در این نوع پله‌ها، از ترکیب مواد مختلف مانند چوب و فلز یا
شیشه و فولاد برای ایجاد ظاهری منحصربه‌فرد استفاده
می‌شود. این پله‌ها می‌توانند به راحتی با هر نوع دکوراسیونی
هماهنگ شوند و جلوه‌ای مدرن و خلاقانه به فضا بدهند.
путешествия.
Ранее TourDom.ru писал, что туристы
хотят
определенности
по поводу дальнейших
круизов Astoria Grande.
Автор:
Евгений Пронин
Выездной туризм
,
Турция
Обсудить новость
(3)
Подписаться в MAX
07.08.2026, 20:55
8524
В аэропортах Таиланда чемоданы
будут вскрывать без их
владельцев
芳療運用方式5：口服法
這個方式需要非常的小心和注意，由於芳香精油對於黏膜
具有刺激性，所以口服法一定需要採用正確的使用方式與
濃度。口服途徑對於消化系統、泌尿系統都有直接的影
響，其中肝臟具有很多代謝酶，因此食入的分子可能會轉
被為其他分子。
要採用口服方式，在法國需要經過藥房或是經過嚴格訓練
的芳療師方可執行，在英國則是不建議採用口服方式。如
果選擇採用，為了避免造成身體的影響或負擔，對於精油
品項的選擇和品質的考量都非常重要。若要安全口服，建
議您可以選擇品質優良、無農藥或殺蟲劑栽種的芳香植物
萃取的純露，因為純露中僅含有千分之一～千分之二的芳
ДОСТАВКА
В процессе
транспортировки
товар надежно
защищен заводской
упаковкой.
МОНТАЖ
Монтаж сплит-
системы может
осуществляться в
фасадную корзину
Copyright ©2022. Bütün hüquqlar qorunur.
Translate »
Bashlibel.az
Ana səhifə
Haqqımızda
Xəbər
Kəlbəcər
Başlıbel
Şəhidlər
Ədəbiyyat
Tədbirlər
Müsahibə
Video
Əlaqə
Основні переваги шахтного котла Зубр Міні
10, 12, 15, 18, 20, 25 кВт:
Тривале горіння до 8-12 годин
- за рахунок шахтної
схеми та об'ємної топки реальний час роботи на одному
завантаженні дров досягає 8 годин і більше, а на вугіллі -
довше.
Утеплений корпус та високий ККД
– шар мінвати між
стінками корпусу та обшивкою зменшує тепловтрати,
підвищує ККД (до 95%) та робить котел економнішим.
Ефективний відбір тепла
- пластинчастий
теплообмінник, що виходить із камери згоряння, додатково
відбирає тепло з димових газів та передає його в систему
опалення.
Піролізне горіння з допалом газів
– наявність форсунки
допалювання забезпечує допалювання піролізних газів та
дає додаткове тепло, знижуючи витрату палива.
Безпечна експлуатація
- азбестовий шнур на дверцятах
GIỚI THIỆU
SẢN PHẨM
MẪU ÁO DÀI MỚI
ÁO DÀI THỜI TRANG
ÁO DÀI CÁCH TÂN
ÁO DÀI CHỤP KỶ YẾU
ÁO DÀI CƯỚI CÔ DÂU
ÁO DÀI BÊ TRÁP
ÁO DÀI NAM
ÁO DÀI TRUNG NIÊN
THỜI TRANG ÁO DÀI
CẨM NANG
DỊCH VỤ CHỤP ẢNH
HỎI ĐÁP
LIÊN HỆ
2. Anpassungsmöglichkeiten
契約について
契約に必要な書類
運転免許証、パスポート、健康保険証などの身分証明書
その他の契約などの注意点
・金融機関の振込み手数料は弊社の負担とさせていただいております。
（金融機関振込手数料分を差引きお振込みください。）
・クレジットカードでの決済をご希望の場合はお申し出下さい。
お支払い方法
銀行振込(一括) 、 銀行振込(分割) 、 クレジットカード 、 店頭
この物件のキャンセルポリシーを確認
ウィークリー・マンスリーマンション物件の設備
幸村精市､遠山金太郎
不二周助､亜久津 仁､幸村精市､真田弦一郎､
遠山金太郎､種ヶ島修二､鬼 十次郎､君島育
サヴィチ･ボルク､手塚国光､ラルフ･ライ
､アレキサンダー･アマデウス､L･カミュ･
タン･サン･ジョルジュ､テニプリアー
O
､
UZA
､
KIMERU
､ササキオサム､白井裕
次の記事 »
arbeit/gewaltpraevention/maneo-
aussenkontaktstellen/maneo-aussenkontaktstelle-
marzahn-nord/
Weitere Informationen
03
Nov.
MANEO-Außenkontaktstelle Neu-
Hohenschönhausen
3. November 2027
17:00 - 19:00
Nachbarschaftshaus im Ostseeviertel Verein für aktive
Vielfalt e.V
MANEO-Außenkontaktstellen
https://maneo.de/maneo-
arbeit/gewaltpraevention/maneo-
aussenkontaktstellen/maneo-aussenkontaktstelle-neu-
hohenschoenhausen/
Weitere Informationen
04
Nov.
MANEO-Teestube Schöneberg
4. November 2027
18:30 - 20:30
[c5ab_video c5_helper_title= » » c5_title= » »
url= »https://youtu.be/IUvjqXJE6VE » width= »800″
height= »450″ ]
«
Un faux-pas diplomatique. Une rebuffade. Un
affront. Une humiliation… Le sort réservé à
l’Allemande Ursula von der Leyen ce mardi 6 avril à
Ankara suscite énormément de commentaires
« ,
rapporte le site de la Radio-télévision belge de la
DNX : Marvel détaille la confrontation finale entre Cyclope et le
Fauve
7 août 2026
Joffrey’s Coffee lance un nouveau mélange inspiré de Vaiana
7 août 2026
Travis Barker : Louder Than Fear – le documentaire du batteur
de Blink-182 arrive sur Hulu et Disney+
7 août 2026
──────────────────────────────
What the task requires
Extract the lines from the first one through the line containing "2. Anpassungsmöglichkeiten", including that line, and reproduce each of them unchanged.

Exercise answer
در این نوع پله‌ها، از ترکیب مواد مختلف مانند چوب و فلز یا
شیشه و فولاد برای ایجاد ظاهری منحصربه‌فرد استفاده
می‌شود. این پله‌ها می‌توانند به راحتی با هر نوع دکوراسیونی
هماهنگ شوند و جلوه‌ای مدرن و خلاقانه به فضا بدهند.
путешествия.
Ранее TourDom.ru писал, что туристы
хотят
определенности
по поводу дальнейших
круизов Astoria Grande.
Автор:
Евгений Пронин
Выездной туризм
,
Турция
Обсудить новость
(3)
Подписаться в MAX
07.08.2026, 20:55
8524
В аэропортах Таиланда чемоданы
будут вскрывать без их
владельцев
芳療運用方式5：口服法
這個方式需要非常的小心和注意，由於芳香精油對於黏膜
具有刺激性，所以口服法一定需要採用正確的使用方式與
濃度。口服途徑對於消化系統、泌尿系統都有直接的影
響，其中肝臟具有很多代謝酶，因此食入的分子可能會轉
被為其他分子。
要採用口服方式，在法國需要經過藥房或是經過嚴格訓練
的芳療師方可執行，在英國則是不建議採用口服方式。如
果選擇採用，為了避免造成身體的影響或負擔，對於精油
品項的選擇和品質的考量都非常重要。若要安全口服，建
議您可以選擇品質優良、無農藥或殺蟲劑栽種的芳香植物
萃取的純露，因為純露中僅含有千分之一～千分之二的芳
ДОСТАВКА
В процессе
транспортировки
товар надежно
защищен заводской
упаковкой.
МОНТАЖ
Монтаж сплит-
системы может
осуществляться в
фасадную корзину
Copyright ©2022. Bütün hüquqlar qorunur.
Translate »
Bashlibel.az
Ana səhifə
Haqqımızda
Xəbər
Kəlbəcər
Başlıbel
Şəhidlər
Ədəbiyyat
Tədbirlər
Müsahibə
Video
Əlaqə
Основні переваги шахтного котла Зубр Міні
10, 12, 15, 18, 20, 25 кВт:
Тривале горіння до 8-12 годин
- за рахунок шахтної
схеми та об'ємної топки реальний час роботи на одному
завантаженні дров досягає 8 годин і більше, а на вугіллі -
довше.
Утеплений корпус та високий ККД
– шар мінвати між
стінками корпусу та обшивкою зменшує тепловтрати,
підвищує ККД (до 95%) та робить котел економнішим.
Ефективний відбір тепла
- пластинчастий
теплообмінник, що виходить із камери згоряння, додатково
відбирає тепло з димових газів та передає його в систему
опалення.
Піролізне горіння з допалом газів
– наявність форсунки
допалювання забезпечує допалювання піролізних газів та
дає додаткове тепло, знижуючи витрату палива.
Безпечна експлуатація
- азбестовий шнур на дверцятах
GIỚI THIỆU
SẢN PHẨM
MẪU ÁO DÀI MỚI
ÁO DÀI THỜI TRANG
ÁO DÀI CÁCH TÂN
ÁO DÀI CHỤP KỶ YẾU
ÁO DÀI CƯỚI CÔ DÂU
ÁO DÀI BÊ TRÁP
ÁO DÀI NAM
ÁO DÀI TRUNG NIÊN
THỜI TRANG ÁO DÀI
CẨM NANG
DỊCH VỤ CHỤP ẢNH
HỎI ĐÁP
LIÊN HỆ
2. Anpassungsmöglichkeiten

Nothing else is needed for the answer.